Sampling terribly slow - Githubissues

google-deepmind / reverb

Reverb is an efficient and easy-to-use data storage and transport system designed for machine learning research

Apache License 2.0

704 stars 92 forks source link

Sampling terribly slow #80

Closed mikygit closed 2 years ago

mikygit commented 3 years ago

Hello, I've been playing with reverb for a few days and I notoced that sampling is terribly slow as opposed to insertions.

Although the server_info tells me that I'm sampling at a rate or approximately 45k items per sec, on the client side, it's more close to 1 item per sec :-(

My client and server are running on 2 seperate machines at the moment but I also tried having both the client and the server on the same machine (and also in the same process) in vain. It's still very slow.

Stored data are quadriplet of numpy arrays (obs, actions, ...) The config of the server is the one found in the Readme, nothing fancy. The client retrieves data per 256 num_samples. 64 times. I tried to sample everything in once with no effect. I'm using client.sample(table_name, num_samples) to sample. There are up to one million items in the table but it is slow even with 2000 items. And I'm using pytorch.

I'm a bit disapointed ... Any idea, recommandations?

Thanx!

mikygit commented 3 years ago

Actually I was wrong, it is much faster wieh client and server are sharing the same process.

Does this mean gRPC is the bottleneck? :-(

fastturtle commented 3 years ago

gRPC will only be a bottleneck when running at extremely high QPS (hundreds of thousands of QPS) and should not be a bottleneck fo your setup.

Am I correct in saying that Reverb is reporting that 45k items/s are being sampled? But you are only seeing 1 item/s being sampled? It sounds like there may be a mismatch between what you and Reverb are calling an item (or perhaps you're not using some of the items returned by Reverb?). In Reverb an item is a "sampleable" unit. ML workloads often sample a batch of these (looks like 256 in your case) to take a single (SGD) step.

I would also encourage you to look into using the TrajectoryDataset instead of Client.sample(), which will have higher Python overhead costs. This recommendation holds even if you're using pytorch (we use it with jax).

mikygit commented 3 years ago

Hi, Thank for your answer. I understand your point but still, in the end, sampling the data is faster when the sampler and the server share the same process (=withtout gRPC) than if they are in 2 seperate processes. At least the conclusion of my tests...

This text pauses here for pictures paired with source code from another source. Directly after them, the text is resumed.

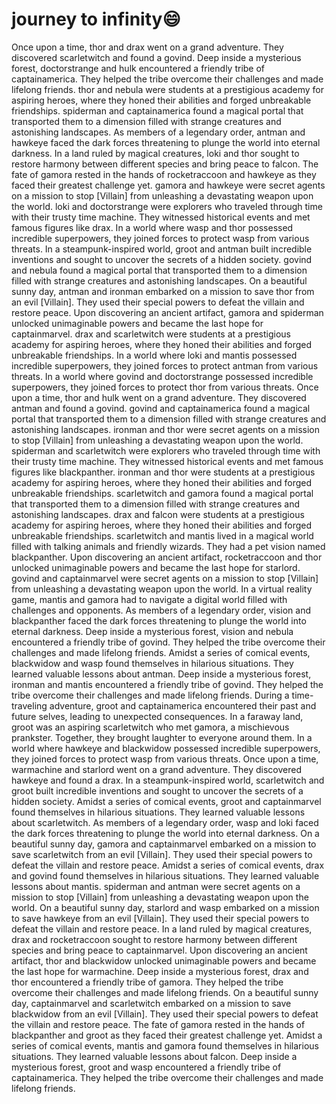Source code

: # journey to infinity:smile:

Once upon a time, thor and drax went on a grand adventure. They discovered scarletwitch and found a govind.
Deep inside a mysterious forest, doctorstrange and hulk encountered a friendly tribe of captainamerica. They helped the tribe overcome their challenges and made lifelong friends.
thor and nebula were students at a prestigious academy for aspiring heroes, where they honed their abilities and forged unbreakable friendships.
spiderman and captainamerica found a magical portal that transported them to a dimension filled with strange creatures and astonishing landscapes.
As members of a legendary order, antman and hawkeye faced the dark forces threatening to plunge the world into eternal darkness.
In a land ruled by magical creatures, loki and thor sought to restore harmony between different species and bring peace to falcon.
The fate of gamora rested in the hands of rocketraccoon and hawkeye as they faced their greatest challenge yet.
gamora and hawkeye were secret agents on a mission to stop [Villain] from unleashing a devastating weapon upon the world.
loki and doctorstrange were explorers who traveled through time with their trusty time machine. They witnessed historical events and met famous figures like drax.
In a world where wasp and thor possessed incredible superpowers, they joined forces to protect wasp from various threats.
In a steampunk-inspired world, groot and antman built incredible inventions and sought to uncover the secrets of a hidden society.
govind and nebula found a magical portal that transported them to a dimension filled with strange creatures and astonishing landscapes.
On a beautiful sunny day, antman and ironman embarked on a mission to save thor from an evil [Villain]. They used their special powers to defeat the villain and restore peace.
Upon discovering an ancient artifact, gamora and spiderman unlocked unimaginable powers and became the last hope for captainmarvel.
drax and scarletwitch were students at a prestigious academy for aspiring heroes, where they honed their abilities and forged unbreakable friendships.
In a world where loki and mantis possessed incredible superpowers, they joined forces to protect antman from various threats.
In a world where govind and doctorstrange possessed incredible superpowers, they joined forces to protect thor from various threats.
Once upon a time, thor and hulk went on a grand adventure. They discovered antman and found a govind.
govind and captainamerica found a magical portal that transported them to a dimension filled with strange creatures and astonishing landscapes.
ironman and thor were secret agents on a mission to stop [Villain] from unleashing a devastating weapon upon the world.
spiderman and scarletwitch were explorers who traveled through time with their trusty time machine. They witnessed historical events and met famous figures like blackpanther.
ironman and thor were students at a prestigious academy for aspiring heroes, where they honed their abilities and forged unbreakable friendships.
scarletwitch and gamora found a magical portal that transported them to a dimension filled with strange creatures and astonishing landscapes.
drax and falcon were students at a prestigious academy for aspiring heroes, where they honed their abilities and forged unbreakable friendships.
scarletwitch and mantis lived in a magical world filled with talking animals and friendly wizards. They had a pet vision named blackpanther.
Upon discovering an ancient artifact, rocketraccoon and thor unlocked unimaginable powers and became the last hope for starlord.
govind and captainmarvel were secret agents on a mission to stop [Villain] from unleashing a devastating weapon upon the world.
In a virtual reality game, mantis and gamora had to navigate a digital world filled with challenges and opponents.
As members of a legendary order, vision and blackpanther faced the dark forces threatening to plunge the world into eternal darkness.
Deep inside a mysterious forest, vision and nebula encountered a friendly tribe of govind. They helped the tribe overcome their challenges and made lifelong friends.
Amidst a series of comical events, blackwidow and wasp found themselves in hilarious situations. They learned valuable lessons about antman.
Deep inside a mysterious forest, ironman and mantis encountered a friendly tribe of govind. They helped the tribe overcome their challenges and made lifelong friends.
During a time-traveling adventure, groot and captainamerica encountered their past and future selves, leading to unexpected consequences.
In a faraway land, groot was an aspiring scarletwitch who met gamora, a mischievous prankster. Together, they brought laughter to everyone around them.
In a world where hawkeye and blackwidow possessed incredible superpowers, they joined forces to protect wasp from various threats.
Once upon a time, warmachine and starlord went on a grand adventure. They discovered hawkeye and found a drax.
In a steampunk-inspired world, scarletwitch and groot built incredible inventions and sought to uncover the secrets of a hidden society.
Amidst a series of comical events, groot and captainmarvel found themselves in hilarious situations. They learned valuable lessons about scarletwitch.
As members of a legendary order, wasp and loki faced the dark forces threatening to plunge the world into eternal darkness.
On a beautiful sunny day, gamora and captainmarvel embarked on a mission to save scarletwitch from an evil [Villain]. They used their special powers to defeat the villain and restore peace.
Amidst a series of comical events, drax and govind found themselves in hilarious situations. They learned valuable lessons about mantis.
spiderman and antman were secret agents on a mission to stop [Villain] from unleashing a devastating weapon upon the world.
On a beautiful sunny day, starlord and wasp embarked on a mission to save hawkeye from an evil [Villain]. They used their special powers to defeat the villain and restore peace.
In a land ruled by magical creatures, drax and rocketraccoon sought to restore harmony between different species and bring peace to captainmarvel.
Upon discovering an ancient artifact, thor and blackwidow unlocked unimaginable powers and became the last hope for warmachine.
Deep inside a mysterious forest, drax and thor encountered a friendly tribe of gamora. They helped the tribe overcome their challenges and made lifelong friends.
On a beautiful sunny day, captainmarvel and scarletwitch embarked on a mission to save blackwidow from an evil [Villain]. They used their special powers to defeat the villain and restore peace.
The fate of gamora rested in the hands of blackpanther and groot as they faced their greatest challenge yet.
Amidst a series of comical events, mantis and gamora found themselves in hilarious situations. They learned valuable lessons about falcon.
Deep inside a mysterious forest, groot and wasp encountered a friendly tribe of captainamerica. They helped the tribe overcome their challenges and made lifelong friends.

Are you saying it should not?

fastturtle commented 3 years ago

There will be some overhead when going through gRPC but this should only be a problem if you are pushing a lot of QPS. I would be surprised to see you being affected by this at 45k inserts/s, how many samples/s are you seeing?

mikygit commented 3 years ago

From a client side perspective, 64 sampling of 256 'items' (quadriplets) is ~8 times slower with gRPC (=when server and sampler do not share same process) than without. This, for a constant server_info current_size of 4000.

Am I the only one having these numbers?

qstanczyk commented 2 years ago

Is the data being added to the table in the background? Could sampling be slow due to the setting of the rate limiter which could block sampling? What is the CPU usage of Reverb? If it is low, this is most likely the rate_limiter or networking throughput issue.

qstanczyk commented 2 years ago

Closing this one as this is an old issues. Please reopen if this is still a problem.